EAT-Lancet dietary recommendations: hardly a "win-win" for the animals
The EAT-Lancet’s report is the latest in a long series of studies recommending dietary choices as a way to fix the world’s broken food systems, but overlooks a key first step: curbing the excesses of the cruelest food industries.
A “Win-Win diet”
In response to the challenge of a booming world population and the adverse consequences of food production on the environment, the EAT-Lancet report lays out dietary recommendations that benefit both human health and environmental sustainability. This “win-win diet” primarily comprises grains, fruits and vegetables, and little to no animal products.
The report is the latest of a long series of studies advocating for a radical change in dietary choices. As the EAT-Lancet study reports, “vegan and vegetarian diets were associated with the greatest reductions in greenhouse gas emissions and land use, and vegetarian diets with the greatest reduction in water use”.
The effects of food systems on the environment are so overwhelming that environmentalists have aligned with animal advocates on the issue of food. In March of last year, Greenpeace published a report advocating for a 50% reduction in meat production, in line with Eurogroup for Animals’ “50×50 Strategy” (50% reduction in meat by 2050).
Individual choice and international commitments are not enough
Yet not much has changed. Despite international commitments to halt climate change (the Paris Agreement and the UN’s Sustainable Goal Development), public policies around the world are still geared towards the intensification of livestock production – with the EU’s agricultural policy being no exception. Its upcoming reform, although likely to include more funding for animal welfare measures, continues to ignore the contradiction of promoting cruel and unsustainable industrial farming practices.
Even the EAT-Lancet’s recommendations may not be as animal-friendly as they first appear. For non-vegetarians, scientists advise consuming poultry rather than red meat; but that’s hardly a ‘win-win’ from a chicken’s perspective. Partly in response to a shift towards leaner, cheaper meat, the conditions in which chickens are raised have degraded over the past six decades.
Although dietary choices are crucial in fighting climate change and improving farm animal welfare, the first thing that needs to be questioned is the lack of political will to regulate agricultural practices and move away from cruel and unsustainable systems.
“Great Food Transformation” needs to embrace governance of food production first
The report also falls short of questioning the role of certain corporate practices in making intensive livestock production the default model of animal agriculture in developed and developing economies. Little is said of the extreme consolidation of agribusinesses across the world, and its negative effect on animal welfare – let alone food security and environmental protection.

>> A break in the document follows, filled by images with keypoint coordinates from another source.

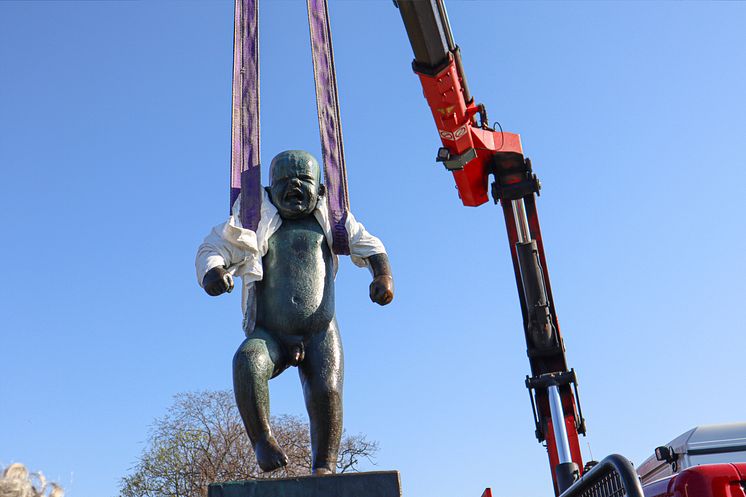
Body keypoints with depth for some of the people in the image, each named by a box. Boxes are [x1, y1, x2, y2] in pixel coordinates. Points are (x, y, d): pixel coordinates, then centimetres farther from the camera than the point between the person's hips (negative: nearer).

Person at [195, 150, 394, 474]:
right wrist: (212, 272, -19)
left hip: (320, 334, 1)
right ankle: (262, 440, -19)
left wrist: (384, 276, -4)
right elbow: (212, 249, 6)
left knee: (326, 392, -21)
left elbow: (369, 247, 18)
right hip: (269, 335, -1)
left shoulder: (330, 219, 12)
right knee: (247, 362, -32)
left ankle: (324, 468, -7)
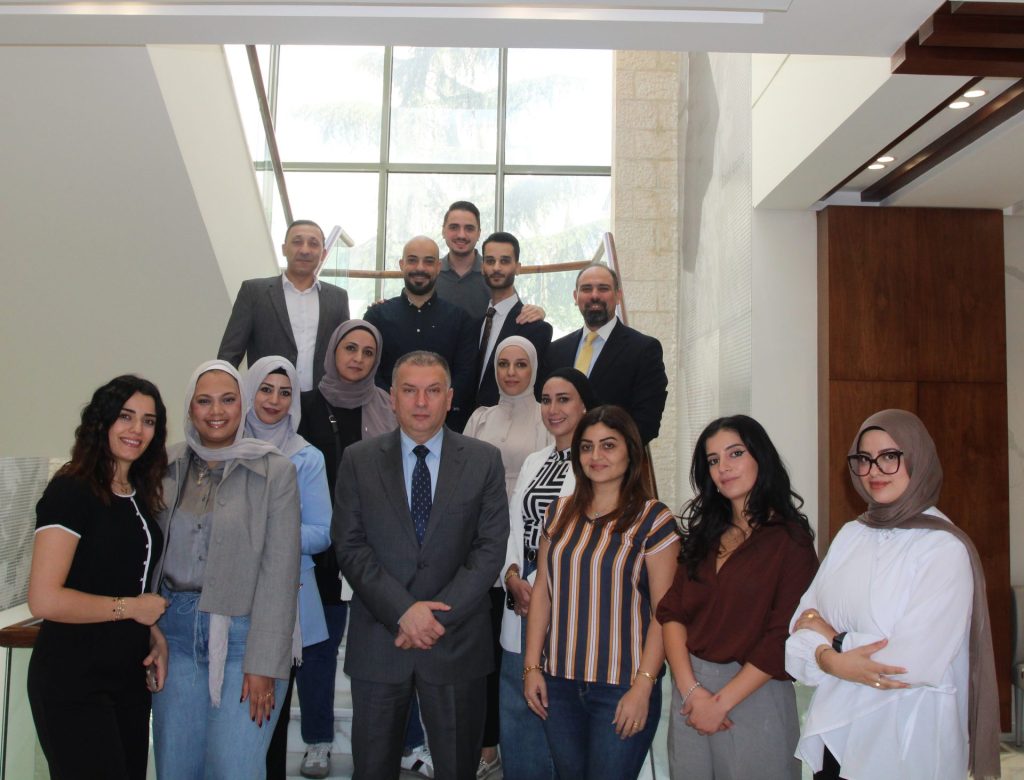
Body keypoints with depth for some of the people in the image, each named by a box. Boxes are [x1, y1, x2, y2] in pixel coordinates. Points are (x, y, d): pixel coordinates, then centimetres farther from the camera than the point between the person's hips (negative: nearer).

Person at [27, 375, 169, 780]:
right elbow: (44, 599, -23)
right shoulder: (70, 492, -14)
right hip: (73, 682, -7)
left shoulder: (141, 497, 9)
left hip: (129, 677, 8)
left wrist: (155, 636, 3)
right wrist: (130, 607, -14)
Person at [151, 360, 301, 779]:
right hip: (174, 631, 4)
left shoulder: (274, 471, -5)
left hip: (242, 633, -3)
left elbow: (279, 572, -8)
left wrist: (264, 664, -11)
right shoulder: (165, 465, 5)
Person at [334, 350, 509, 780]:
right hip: (377, 641, 1)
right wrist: (403, 611, -14)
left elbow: (490, 548, -4)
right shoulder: (358, 460, 2)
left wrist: (440, 617, -12)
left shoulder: (484, 460, 1)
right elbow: (350, 546, -3)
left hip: (456, 643, 0)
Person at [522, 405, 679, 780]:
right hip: (559, 681, 4)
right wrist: (532, 666, 3)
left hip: (622, 687, -4)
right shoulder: (560, 513, 6)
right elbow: (542, 592, 8)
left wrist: (643, 686, -15)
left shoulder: (653, 519, -7)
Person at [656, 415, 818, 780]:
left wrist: (722, 701, -15)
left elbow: (784, 637, -13)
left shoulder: (790, 539, -8)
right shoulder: (705, 534, 9)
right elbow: (671, 612, 1)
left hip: (754, 693, -5)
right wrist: (690, 688, -13)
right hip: (689, 690, 5)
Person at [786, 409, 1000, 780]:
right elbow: (804, 619, 0)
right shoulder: (851, 534, 5)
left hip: (906, 742, -5)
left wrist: (829, 636, -11)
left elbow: (914, 662, -21)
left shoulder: (945, 548, -13)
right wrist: (831, 660, -19)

Similarly, the report overlooks the use of public funding for production methods that contradict sustainability and animal welfare and, most importantly, go against public opinion. The EU’s Common Agricultural Policy, for instance, has no requirement to exclude intensive livestock production from public funding. Its EU School Scheme, which offers dairy producers privileged access to young individuals whose dietary habits are still in the making, doesn’t require that they comply with stringent sustainability requirements or animal welfare standards: a concern, given the proliferation of state-of-the-art dairy factory farms across the EU.
The need for more practical solutions
The EAT-Lancet report doesn’t distinguish between industrial farm animal production – a cruel, unsustainable way to massively produce animals for food – and smaller-scale, mixed crop-livestock systems. In this way, it overlooks the huge range of opportunities to improve animal welfare and environmental practices on non-arable land (land that cannot be used to grow crops for human consumption), and the improvements in food systems that could result.
The report also lacks creative solutions to change agricultural practices. The authors list “sustainable and ecological intensification” and “precision agriculture” as solutions for sustainable food production, in the same ballpark as organic farming or diversified farming systems. But while the latter are identifiable agricultural practices regulated by law, their suggested solutions are vague enough to encompass practices typical of intensive livestock production. Eurogroup for Animals believes that these solutions are unable to significantly improve animal welfare in systems where extreme confinement is the norm.
Similarly, the report barely mentions the potential of cellular agriculture in reducing the environmental footprint of animal agriculture. With only a small minority of vegetarians and vegans in Europe, a more realistically achievable “win-win” world diet would require a product with a low carbon footprint free of animal suffering.
All in all, the EAT-Lancet report is a step in the right direction for animal advocates; but to reduce the level of consumption of animal products, it’s hoped that experts will address the pressing need to challenge the existing status quo where private and corporate interests still hold a great deal of influence over consumers’ choices.